I’m jotting down this column after standing in a horrendously long queue in what is misleadingly called the “express” lane at my local supermarket. No one is going anywhere fast.
“It’s always like this dear,” a frail-looking pensioner with a walking frame comments behind me. “Every time I come here, I say to myself I’m never coming back, but really they have the things I need so what choice do I have?”
I wave her through in front of me only to notice the nice old guy leaning on his cane behind her. “I know to never come at lunch time,” he says grinning, “but I forgot the time today.
“I’m 87 you know,” he tells me proudly.
Of the four express checkouts, only one is operating in this peak period. The elderly gentleman is more difficult to convince to go ahead of me because, well, he’s a gentleman.

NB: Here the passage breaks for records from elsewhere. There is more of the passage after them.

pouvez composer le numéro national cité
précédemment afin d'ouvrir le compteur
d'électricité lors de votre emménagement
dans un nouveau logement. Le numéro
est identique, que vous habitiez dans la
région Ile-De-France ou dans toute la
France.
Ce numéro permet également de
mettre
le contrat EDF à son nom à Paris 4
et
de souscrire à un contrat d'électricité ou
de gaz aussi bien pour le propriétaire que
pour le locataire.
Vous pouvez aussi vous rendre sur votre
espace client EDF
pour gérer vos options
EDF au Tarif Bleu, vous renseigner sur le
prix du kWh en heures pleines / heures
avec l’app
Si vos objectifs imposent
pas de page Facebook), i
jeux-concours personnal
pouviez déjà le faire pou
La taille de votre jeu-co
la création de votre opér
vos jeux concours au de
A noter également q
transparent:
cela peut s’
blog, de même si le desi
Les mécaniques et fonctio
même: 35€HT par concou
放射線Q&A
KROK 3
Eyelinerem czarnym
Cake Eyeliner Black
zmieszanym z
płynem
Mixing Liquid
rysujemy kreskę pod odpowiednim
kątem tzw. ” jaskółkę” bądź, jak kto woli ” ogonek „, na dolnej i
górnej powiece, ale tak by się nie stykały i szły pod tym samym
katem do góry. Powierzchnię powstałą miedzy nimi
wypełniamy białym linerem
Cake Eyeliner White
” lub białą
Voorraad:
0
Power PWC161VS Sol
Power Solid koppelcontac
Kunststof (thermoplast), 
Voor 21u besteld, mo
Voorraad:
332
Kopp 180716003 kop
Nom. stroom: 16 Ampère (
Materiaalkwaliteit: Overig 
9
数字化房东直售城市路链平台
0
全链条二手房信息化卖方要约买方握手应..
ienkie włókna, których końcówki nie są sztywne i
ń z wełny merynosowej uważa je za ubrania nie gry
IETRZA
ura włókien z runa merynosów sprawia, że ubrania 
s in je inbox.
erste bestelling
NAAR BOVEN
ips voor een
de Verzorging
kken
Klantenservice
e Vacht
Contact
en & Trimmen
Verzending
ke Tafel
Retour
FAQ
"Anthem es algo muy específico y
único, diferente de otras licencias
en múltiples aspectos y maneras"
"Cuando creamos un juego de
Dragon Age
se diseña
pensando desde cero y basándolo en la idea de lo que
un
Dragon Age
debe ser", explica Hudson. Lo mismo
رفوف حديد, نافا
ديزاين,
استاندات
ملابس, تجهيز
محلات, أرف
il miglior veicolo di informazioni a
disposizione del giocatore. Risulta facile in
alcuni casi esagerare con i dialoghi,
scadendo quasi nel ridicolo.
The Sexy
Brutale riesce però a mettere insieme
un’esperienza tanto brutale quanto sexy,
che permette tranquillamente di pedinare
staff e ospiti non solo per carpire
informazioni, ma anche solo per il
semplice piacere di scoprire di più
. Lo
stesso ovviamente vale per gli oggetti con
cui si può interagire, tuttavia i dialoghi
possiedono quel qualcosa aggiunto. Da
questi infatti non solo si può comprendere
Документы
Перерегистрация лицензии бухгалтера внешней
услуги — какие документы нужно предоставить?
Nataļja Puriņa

But eventually I manage to manoeuvre him ahead.
“It’s shocking isn’t it?” comments the next lady in the queue, which was moving at a snail’s pace.
“Oh, it’s fine,” says the sweet old gentleman, who is insisting on manoeuvring himself back behind me with slow and painful purposeful progress, “I remember, during the war…”

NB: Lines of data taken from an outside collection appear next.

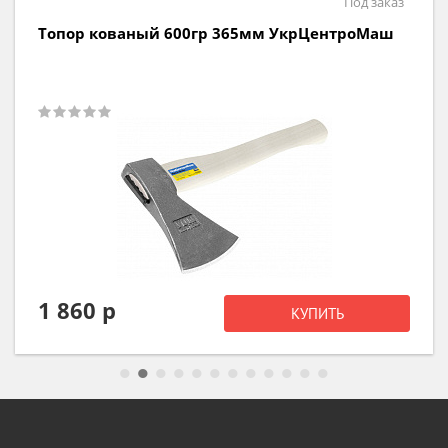
Под заказ
Топор кованый 600гр 365мм УкрЦентроМаш
1 860 р
КУПИТЬ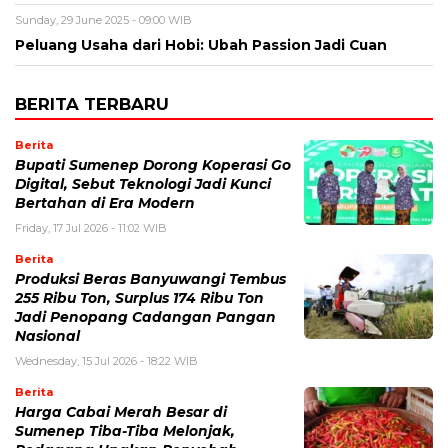
Sunday, 29 June 2025 - 09:00 WIB
Peluang Usaha dari Hobi: Ubah Passion Jadi Cuan
BERITA TERBARU
Berita
Bupati Sumenep Dorong Koperasi Go
Digital, Sebut Teknologi Jadi Kunci
Bertahan di Era Modern
Friday, 17 Jul 2026 - 11:02 WIB
Berita
Produksi Beras Banyuwangi Tembus
255 Ribu Ton, Surplus 174 Ribu Ton
Jadi Penopang Cadangan Pangan
Nasional
Wednesday, 15 Jul 2026 - 18:22 WIB
Berita
Harga Cabai Merah Besar di
Sumenep Tiba-Tiba Melonjak,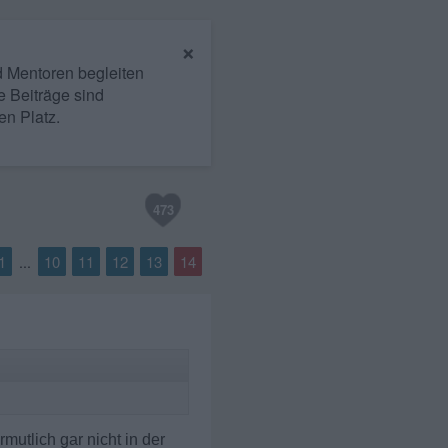
×
nd Mentoren begleiten
e Beiträge sind
en Platz.
473
1
10
11
12
13
14
...
utlich gar nicht in der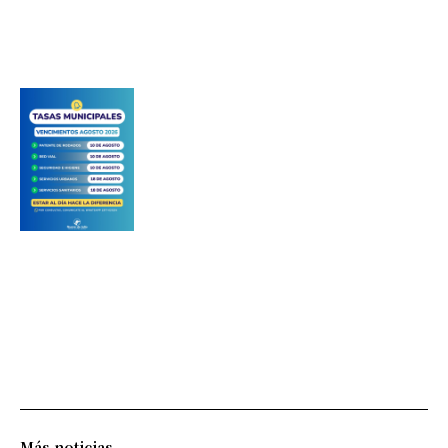
Más noticias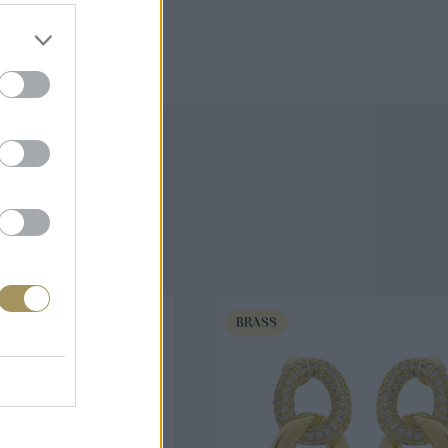
άζουν
BRASS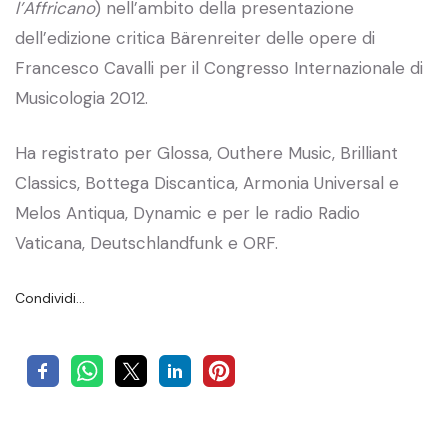
l’Affricano
) nell’ambito della presentazione
dell’edizione critica Bärenreiter delle opere di
Francesco Cavalli per il Congresso Internazionale di
Musicologia 2012.
Ha registrato per Glossa, Outhere Music, Brilliant
Classics, Bottega Discantica, Armonia Universal e
Melos Antiqua, Dynamic e per le radio Radio
Vaticana, Deutschlandfunk e ORF.
Condividi…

About now I am regretting taking the express lane. I had only a lousy three items, far short of the maximum 12 that would have sent me to either the one other human-operated checkout that was open or the self-serve lanes, where there were equally horrendous queues thanks to the red fault lights flashing over most of the checkout machines.
Eventually we shuffled through and 25 minutes later I’m drinking a much-needed cappuccino in a nearby café feeling nostalgic for the days long ago when supermarkets employed lots of people, even folk who kindly packed your shopping bags and carried them out to the car.
Those days will probably never return, but I can’t help but think that Australia’s effective supermarket duopoly has allowed a real decline in service. It’s the same story pretty much everywhere. At the very least elderly or disabled consumers, who ought to be treated with just a bit more courtesy and consideration, shouldn’t have to wait in endless queues.